In 2025, Shandong Province achieved a regional GDP of 10.3197 trillion yuan, an increase of 5.5% over the previous year. Shandong became the third province in the country and the first in northern China to surpass 10 trillion yuan in GDP.
III. Plastics Market Morning Update
The US plans to strengthen sanctions on the oil sectors of some countries, raising concerns about potential supply risks and leading to an increase in international oil prices; plastic futures main contracts all rose across the board.
Plastic 2609 futures closed at 6947 yuan/ton, up 0.94% from the previous trading day.
PP2605 contract is reported at 6718 yuan/ton, up 1.07% from the previous trading day.
PVC2605 contract closed at 4934 yuan/ton, up 1.21% from the previous trading day.
Styrene 2603 contract is trading at 7706 yuan/ton, up 0.16% from the previous trading day.

IV. Market Forecast
PE: In the short term, petrochemical inventory reduction is accelerating, but inventory is shifting to midstream traders.
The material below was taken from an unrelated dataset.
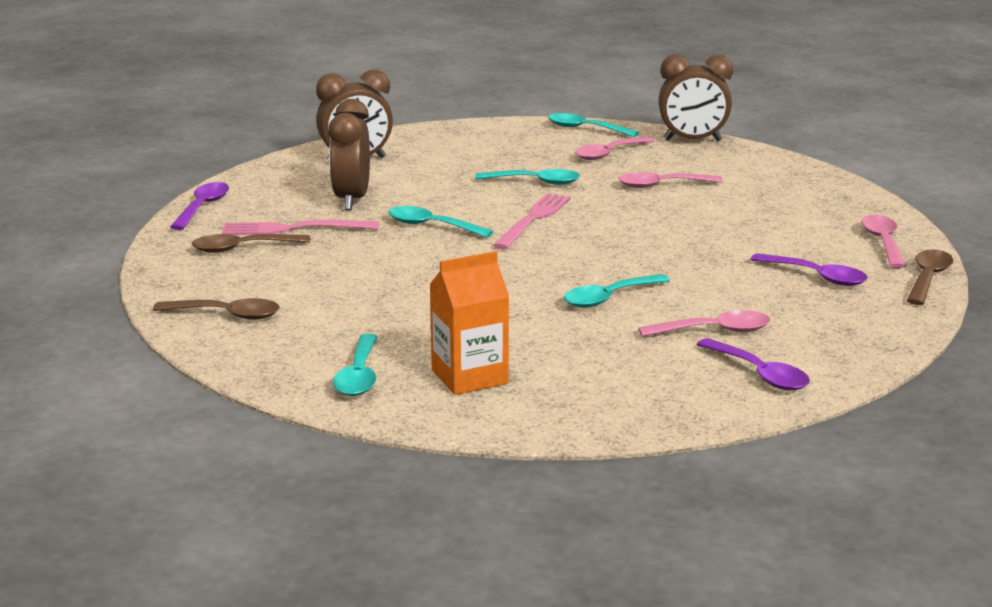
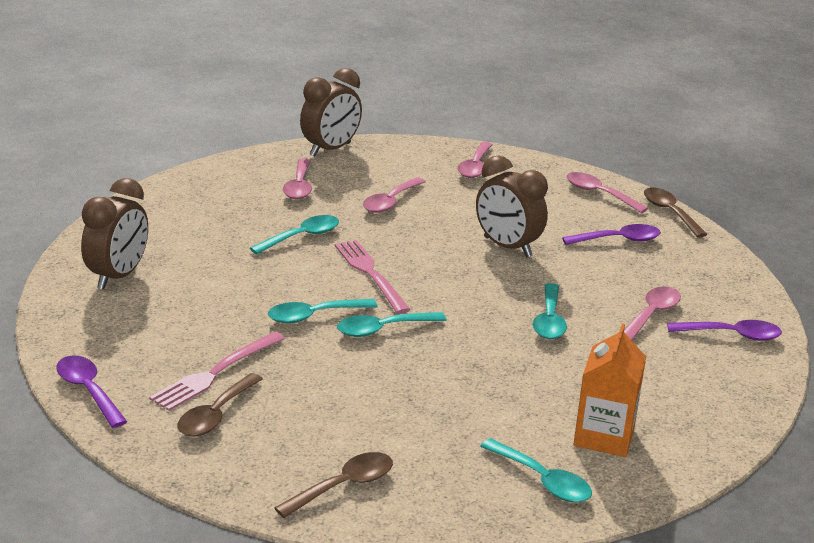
camera: 50 degrees left, 5 degrees up
brown clock [328,99,370,210] -> brown clock moved to [476,156,548,257]
turquoise spoon [548,113,639,137] -> turquoise spoon moved to [337,312,447,337]
none -> pink spoon [457,142,493,178]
Under high supply in the midstream market, destocking pressure still exists, limiting the upside potential of prices. On the demand side, downstream factories are gradually reducing operating rates and primarily purchasing on a need-to-use basis, maintaining just-needed inventory during the Spring Festival. High market prices are likely to be difficult to transact. It is expected that the polyethylene market will continue to weaken this week, with a comprehensive assessment of the oscillation range at 50-100 yuan/ton.
PP: Geopolitical instability persists, coupled with capital market support boosting market sentiment. Fundamentally, supply-side maintenance losses remain high, with shutdown impact maintaining at a high level of 20.30%, providing decent supply-side support. Downstream enterprises are expected to shut down and take holidays early, resulting in limited new orders and gradually weakening willingness to accept goods. The polypropylene market is expected to rise and then fall back this week.
PVC: Next week, the scale of maintenance for PVC production enterprises will be weak, and downstream production demand will weaken due to holiday influences, leading to continued inventory accumulation pressure in the industry. Cost support is limited, but the economic environment is expected to support a positive market trend. It is anticipated that the spot market for PVC will have limited fluctuations this week, with insufficient spot transaction support. However, positive market sentiment is expected to underpin price firmness. The ex-warehouse price for calcium carbide-based PVC type 5 in East China is estimated to be in the range of 4550-4650 yuan/ton.